I did my part. I bought an M5 in October and a 5DlV this month. I'm trying to prop up these CIPA numbers, but I don't think I can do it by myself...


----------



## Mikehit (Dec 4, 2017)

brad-man said:


> I'm trying to prop up these CIPA numbers, but I don't think I can do it by myself...



That's the problem with people today....no sense of purpose. Where's your ambition, man???


----------



## Woody (Dec 5, 2017)

I also did my part. Got myself the M5 and 77D.

However, I am now hit by LCS (Last Camera Syndrome). So, it's unlikely I'll be making another camera purchase in the next 5 years. In fact, I'll be all set once I get myself the EF-S 35 mm macro and EF-M 18-150 mm lenses, so I won't be purchasing photographic gear for a long time.

Ooooops


----------



## jolyonralph (Dec 5, 2017)

I did more than my part, I bought the M5 AND the M6!

I was intending to keep the M6 and sell the M5, but I have decided I like them both too much!

Still have my M3 too, but that's another story.


----------



## slclick (Dec 5, 2017)

I bought Canon and sold Olympus, double plus good!


----------



## Dylan777 (Dec 5, 2017)

"Mirrorless has seen a good increase year-over-year"

That where my money went last 2-3yrs ;D


----------



## tmroper (Dec 5, 2017)

This report doesn't break things out by camera, so how do we know that the EOS M is reposnible for a "big chunk" of mirrorless sales? I only ask because I get the feeling that when people write about mirrorless taking over, etc, they mean Sony and Fuji, not Canon. But if the EOS M is responsible for a lot of it, that would mean Canon's already in the mirrorless market in a big way (contrary to complaints that they're already behind).


----------



## Mt Spokane Photography (Dec 5, 2017)

tmroper said:


> This report doesn't break things out by camera, so how do we know that the EOS M is reposnible for a "big chunk" of mirrorless sales? I only ask because I get the feeling that when people write about mirrorless taking over, etc, they mean Sony and Fuji, not Canon. But if the EOS M is responsible for a lot of it, that would mean Canon's already in the mirrorless market in a big way (contrary to complaints that they're already behind).

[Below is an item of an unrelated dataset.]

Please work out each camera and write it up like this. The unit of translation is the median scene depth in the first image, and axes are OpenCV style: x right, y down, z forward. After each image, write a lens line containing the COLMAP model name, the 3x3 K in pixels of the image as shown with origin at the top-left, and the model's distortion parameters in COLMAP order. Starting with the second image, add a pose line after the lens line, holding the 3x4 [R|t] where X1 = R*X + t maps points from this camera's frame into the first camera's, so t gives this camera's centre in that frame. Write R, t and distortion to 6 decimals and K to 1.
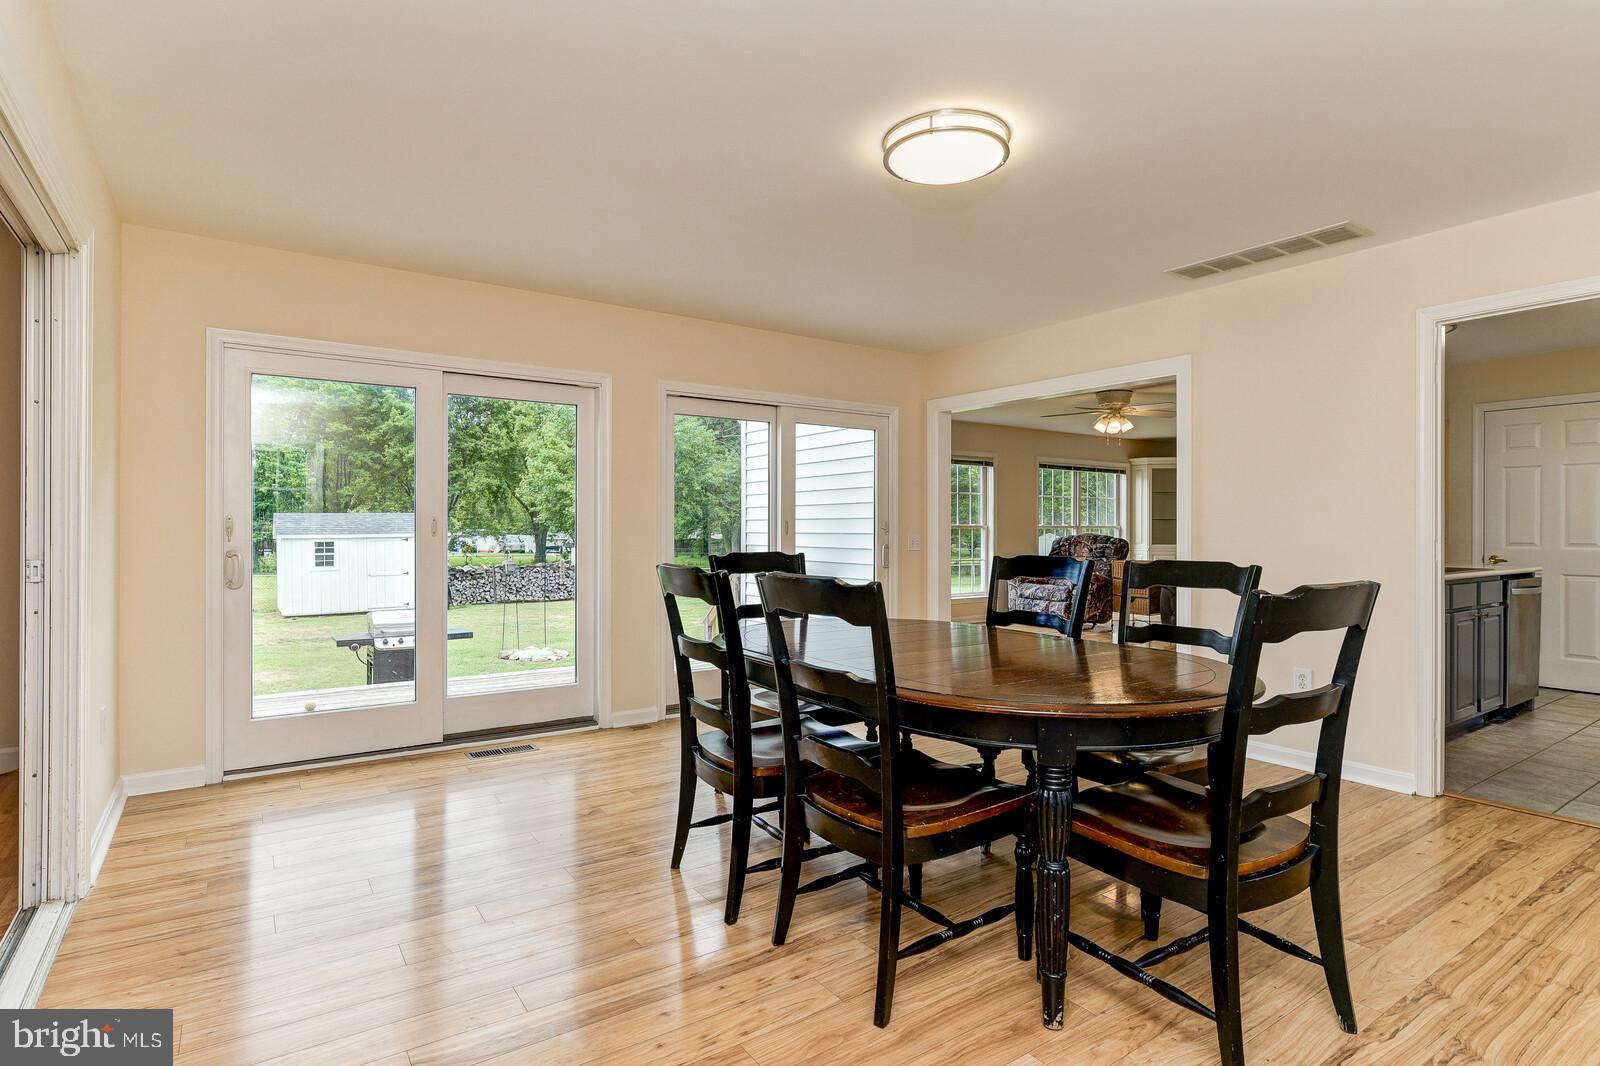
lens RADIAL K [[816.5, 0, 788.1], [0, 816.5, 526.1], [0, 0, 1]] dist [0.037104, -0.000203]
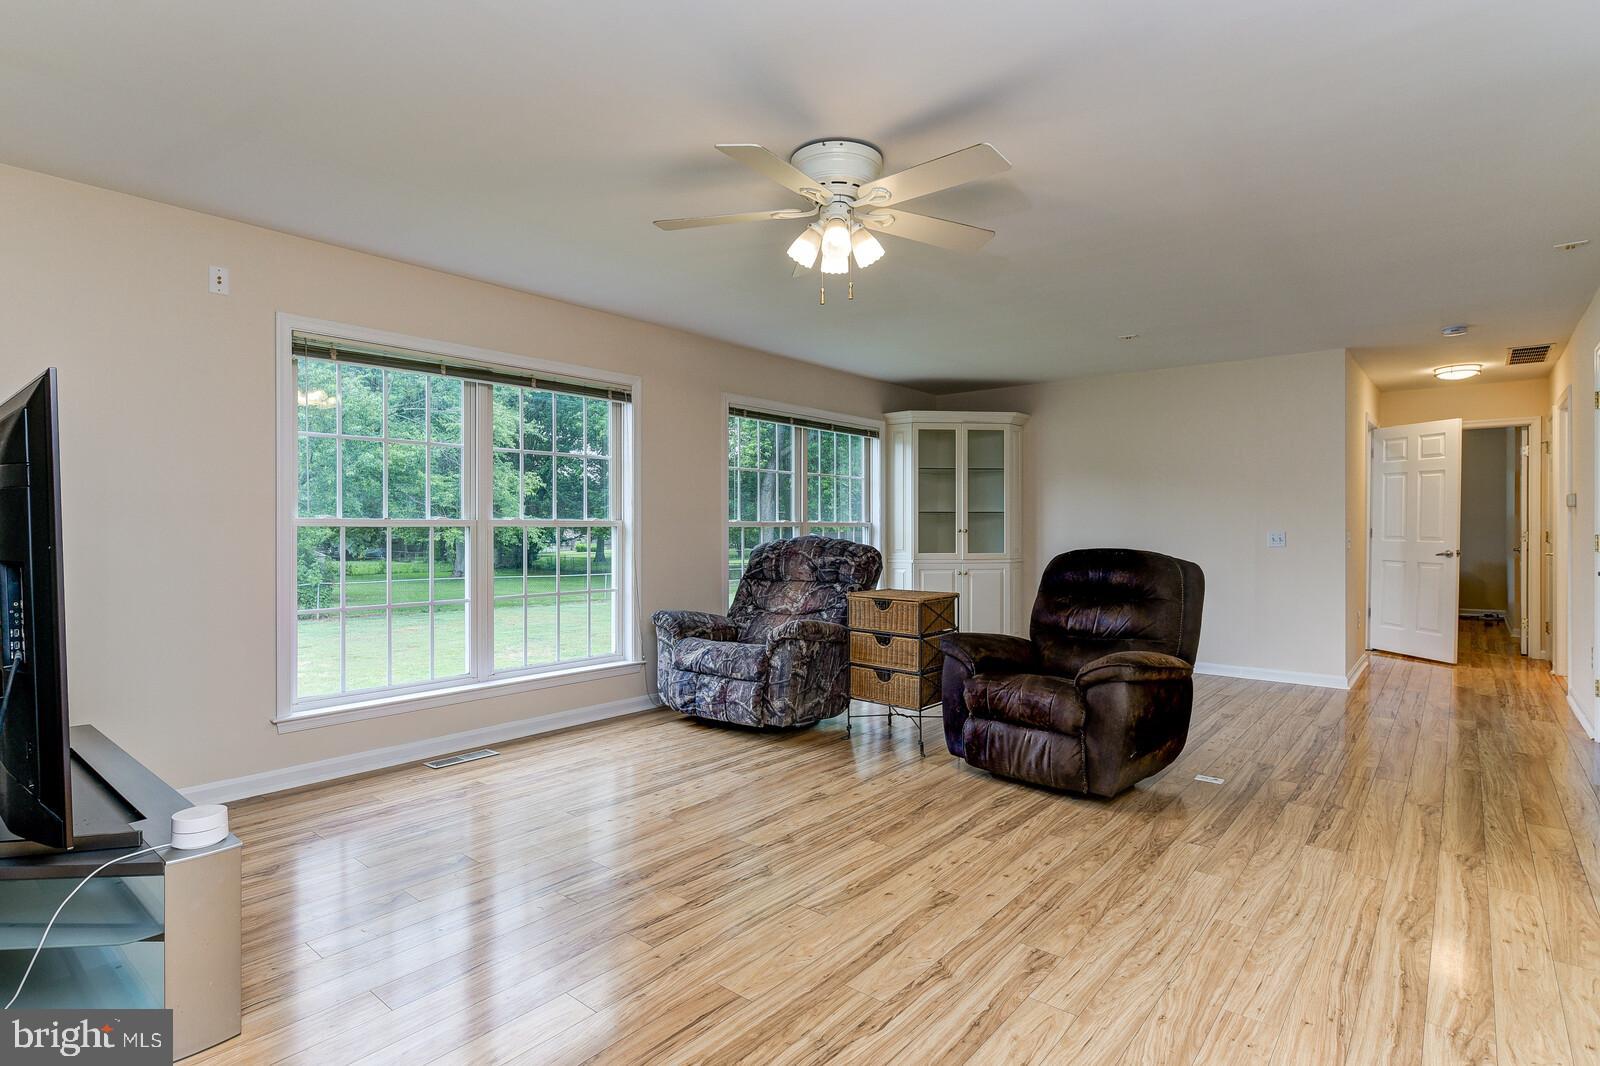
lens RADIAL K [[805.8, 0, 806.4], [0, 805.8, 534.5], [0, 0, 1]] dist [-0.004160, -0.001270]
pose [[0.958710, -0.005424, 0.284332, 0.216523], [0.004073, 0.999977, 0.005342, 0.004937], [-0.284355, -0.003963, 0.958711, 0.507039]]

There are companies that track sales by camera model, they get info from the main camera sellers all over the world. Their report leaks out occasionally, officially, you have to pay big bucks to have the report.

Then, there is the BCN Awards which publicly publisher market share for all kinds of products, here is a link to the camera awards. This is data driven, not like DXO.

http://translate.google.com/translate?hl=en&sl=auto&tl=en&u=https%3A%2F%2Fwww.bcnaward.jp%2F


----------



## rrcphoto (Dec 5, 2017)

Canon Rumors said:


> CIPA has released its camera sales statistics for October 2017, and the numbers may be a disappointment to some companies.</p>



just to nitpick. these are simply shipment reports, not sales reports, and in reality it was to be expected that the shipments would be lower than last year because of the post earthquake rush that happened the last quarter of 2016.

_What was numerically curious was that 78% of the YoY amount of DSLR's were shipped in October, whereas 112% of Mirrorless were shipped (67% and 90% respectively to the Americas). This may indicate that the DSLR's are having a hard time selling, and that there is inventory built up in the supply chains moreso for DSLR's than for mirrorless.

It also may account for some of the deep discounting on DSLR's especially Canon that we saw during black friday sales.

The rise of mirrorless continues this year with an increased in shipments over the same period last year. However, even with that, the trend is that the market correction that occurred the last 3 months of last year were simply because of production coming back online due to the earthquake.Don't be too surprised, or shocked even if this continues for the next two CIPA reporting periods..
_
https://www.canonnews.com/cipa-yoy-ilc-market-correction-continues-and-mirrorless-continues-to-have-a-great-year


----------